Which, by the atomic mother English shepherd clock, means that today (Thursday) or tomorrow will be Moving Day.
After Moving Day, Rosie will start to chill the fuck out. Since Sunday, she has literally not spent more than 30 seconds away from them. She eats in the whelping box, pees when I insist, and poos seldom and at implausible speeds.
I am hoping she consents to use the same corner of the living room she chose last time. It's a very convenient spot.
One of the things about Moving Day that has been consistent in the last three litters of ES born here is that one puppy is chosen as the Moving Day Scout. If I replace that pup in the whelping box, that's the one she will retrieve each time until Moving is accomplished.
That pup turns out to Mom' Favorite later on.
So in the spirit of participation, voting is open in the Moving Day Sweepstakes.
Vote in the comments for which pup will be chosen as Scout. I'll reveal the Chosen Pup's identity when the deed is done. One person will be chosen from among the correct votes to receive two dozen fresh Brandywine Farm eggs.
No names or genders, so as not to bias the voting. Here are the hamster-like heirs of Pip, in birth order:
Which one will Mom choose?
Well, this is unprecedented.
Rosie spent yesterday (Thursday) being squirrely and acting as if she was just about ready to grab a pup. She checked out the designated den corner by the fireplace several times.

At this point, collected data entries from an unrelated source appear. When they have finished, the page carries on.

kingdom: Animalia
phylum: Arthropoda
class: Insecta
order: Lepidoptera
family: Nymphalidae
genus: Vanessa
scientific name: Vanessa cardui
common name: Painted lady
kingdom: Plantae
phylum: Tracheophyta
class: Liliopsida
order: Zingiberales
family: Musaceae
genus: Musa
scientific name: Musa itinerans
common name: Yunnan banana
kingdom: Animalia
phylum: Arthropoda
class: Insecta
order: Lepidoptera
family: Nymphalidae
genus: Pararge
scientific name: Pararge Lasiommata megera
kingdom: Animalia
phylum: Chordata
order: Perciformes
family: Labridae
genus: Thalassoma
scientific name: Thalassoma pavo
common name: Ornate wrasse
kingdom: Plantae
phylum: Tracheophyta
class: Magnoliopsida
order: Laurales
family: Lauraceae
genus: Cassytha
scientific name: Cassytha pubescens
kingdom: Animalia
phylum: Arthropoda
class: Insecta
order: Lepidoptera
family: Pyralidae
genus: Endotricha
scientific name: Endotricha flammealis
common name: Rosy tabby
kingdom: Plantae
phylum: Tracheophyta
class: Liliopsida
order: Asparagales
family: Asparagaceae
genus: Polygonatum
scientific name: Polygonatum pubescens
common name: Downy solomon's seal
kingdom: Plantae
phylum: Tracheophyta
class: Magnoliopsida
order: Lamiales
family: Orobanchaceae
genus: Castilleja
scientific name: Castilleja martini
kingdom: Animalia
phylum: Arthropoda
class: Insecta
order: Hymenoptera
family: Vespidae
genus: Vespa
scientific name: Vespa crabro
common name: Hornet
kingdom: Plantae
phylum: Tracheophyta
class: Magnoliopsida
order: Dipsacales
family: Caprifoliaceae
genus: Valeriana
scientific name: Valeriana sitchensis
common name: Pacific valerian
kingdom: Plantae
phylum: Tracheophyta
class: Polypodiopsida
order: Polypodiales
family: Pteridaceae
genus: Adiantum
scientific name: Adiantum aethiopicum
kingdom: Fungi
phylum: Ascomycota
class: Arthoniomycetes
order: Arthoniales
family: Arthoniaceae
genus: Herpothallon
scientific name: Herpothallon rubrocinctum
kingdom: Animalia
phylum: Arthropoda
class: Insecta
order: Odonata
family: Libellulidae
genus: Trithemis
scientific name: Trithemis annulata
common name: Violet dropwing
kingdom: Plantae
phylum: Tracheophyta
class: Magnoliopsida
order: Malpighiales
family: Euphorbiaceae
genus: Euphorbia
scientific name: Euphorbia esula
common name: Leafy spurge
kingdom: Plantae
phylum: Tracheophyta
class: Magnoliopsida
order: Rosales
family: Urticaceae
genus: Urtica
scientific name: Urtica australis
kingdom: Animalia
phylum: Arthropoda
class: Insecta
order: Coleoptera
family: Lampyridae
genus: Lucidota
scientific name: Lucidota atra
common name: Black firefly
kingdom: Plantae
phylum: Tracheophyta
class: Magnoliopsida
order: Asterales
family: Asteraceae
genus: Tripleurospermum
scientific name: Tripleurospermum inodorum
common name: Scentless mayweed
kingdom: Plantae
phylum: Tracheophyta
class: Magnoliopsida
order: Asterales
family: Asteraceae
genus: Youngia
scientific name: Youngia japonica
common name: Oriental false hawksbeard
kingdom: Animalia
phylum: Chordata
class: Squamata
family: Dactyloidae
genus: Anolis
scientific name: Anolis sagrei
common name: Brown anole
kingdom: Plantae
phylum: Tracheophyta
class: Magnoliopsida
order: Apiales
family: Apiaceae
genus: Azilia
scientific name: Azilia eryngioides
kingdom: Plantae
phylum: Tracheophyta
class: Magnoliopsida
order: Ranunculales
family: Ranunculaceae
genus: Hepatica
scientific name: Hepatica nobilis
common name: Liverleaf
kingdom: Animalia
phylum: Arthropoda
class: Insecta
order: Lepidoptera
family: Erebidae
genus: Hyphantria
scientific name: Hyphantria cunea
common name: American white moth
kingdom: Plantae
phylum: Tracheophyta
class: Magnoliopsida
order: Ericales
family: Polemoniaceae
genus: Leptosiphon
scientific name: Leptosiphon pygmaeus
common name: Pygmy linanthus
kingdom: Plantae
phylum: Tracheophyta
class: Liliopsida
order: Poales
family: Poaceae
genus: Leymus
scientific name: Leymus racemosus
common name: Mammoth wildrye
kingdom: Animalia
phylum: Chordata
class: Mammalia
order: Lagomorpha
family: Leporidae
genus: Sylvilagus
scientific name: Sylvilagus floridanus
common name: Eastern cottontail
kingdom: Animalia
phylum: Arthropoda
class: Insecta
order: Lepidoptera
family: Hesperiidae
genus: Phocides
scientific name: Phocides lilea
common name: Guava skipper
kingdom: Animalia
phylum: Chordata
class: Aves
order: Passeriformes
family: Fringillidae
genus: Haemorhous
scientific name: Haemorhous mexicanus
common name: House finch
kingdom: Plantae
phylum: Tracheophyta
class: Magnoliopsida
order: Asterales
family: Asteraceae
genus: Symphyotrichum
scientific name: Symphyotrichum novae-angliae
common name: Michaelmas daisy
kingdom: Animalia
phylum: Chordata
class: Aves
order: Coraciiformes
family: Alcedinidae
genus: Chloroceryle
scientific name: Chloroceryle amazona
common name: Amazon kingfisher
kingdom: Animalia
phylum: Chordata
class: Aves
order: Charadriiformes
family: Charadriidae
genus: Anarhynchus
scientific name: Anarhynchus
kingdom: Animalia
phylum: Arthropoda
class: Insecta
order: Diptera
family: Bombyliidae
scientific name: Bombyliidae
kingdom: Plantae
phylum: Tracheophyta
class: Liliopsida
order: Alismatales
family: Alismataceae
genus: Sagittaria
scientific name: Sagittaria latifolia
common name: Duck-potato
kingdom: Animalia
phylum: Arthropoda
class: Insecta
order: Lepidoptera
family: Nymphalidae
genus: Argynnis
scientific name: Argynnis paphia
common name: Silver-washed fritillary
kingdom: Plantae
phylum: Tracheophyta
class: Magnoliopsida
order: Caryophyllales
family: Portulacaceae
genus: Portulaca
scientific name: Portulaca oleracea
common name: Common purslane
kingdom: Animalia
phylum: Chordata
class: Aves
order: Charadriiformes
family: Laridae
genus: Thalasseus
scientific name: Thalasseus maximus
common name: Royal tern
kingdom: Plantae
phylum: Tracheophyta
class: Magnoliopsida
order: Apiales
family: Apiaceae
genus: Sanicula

Around dinnertime I came in from chores and Perfesser Chaos said he'd caught her picking up a puppy, but she quickly put it down when she saw him. And he did not take note of which puppy it was.
This morning, some time between 0830 and 1000, while I was upstairs, she moved all the hamsters to their new digs without being detected.
There sure was a lot of moving going on here.
The first several attempts, either Perfesser Chaos could not remember to take note of the puppy with whom he caught her slinking away, or I would find the entire Jolly Crew transported to the closet in the guest room, Sophia's crate, under the bed ...
But I have three data points on the first puppy to move -- in one case the only puppy to move, when PC left a door open for a while and then closed it without making a puppy count -- and unsurprisingly, Puppy #5 is Mom's Favorite.
Unsurprisingly because he is the only male pup, and Favorite Puppy of a Brandywine bitch is always my son, my son. They are the Jewish mothers of the dog world.
A few contestants apparently cheated by comparing the photos to the blow-by-blow descriptions of the pups I gave on Facebook as they were born.
But I didn't specifically forbid cheating.
Anyway, five contestants chose Puppy #5 and were each assigned a value on a six-sided die, which I rolled once.
Mr. Andrew Brouse, please collect your eggs!
(Ha! Andy always gets some eggs when he comes here anyway. Now he will just get more eggs.)
This is a relief, because I totally don't know about shipping eggs to Britain. And I refuse on principle to vacuum-pack and ship eggs to California to a person who has her own hens.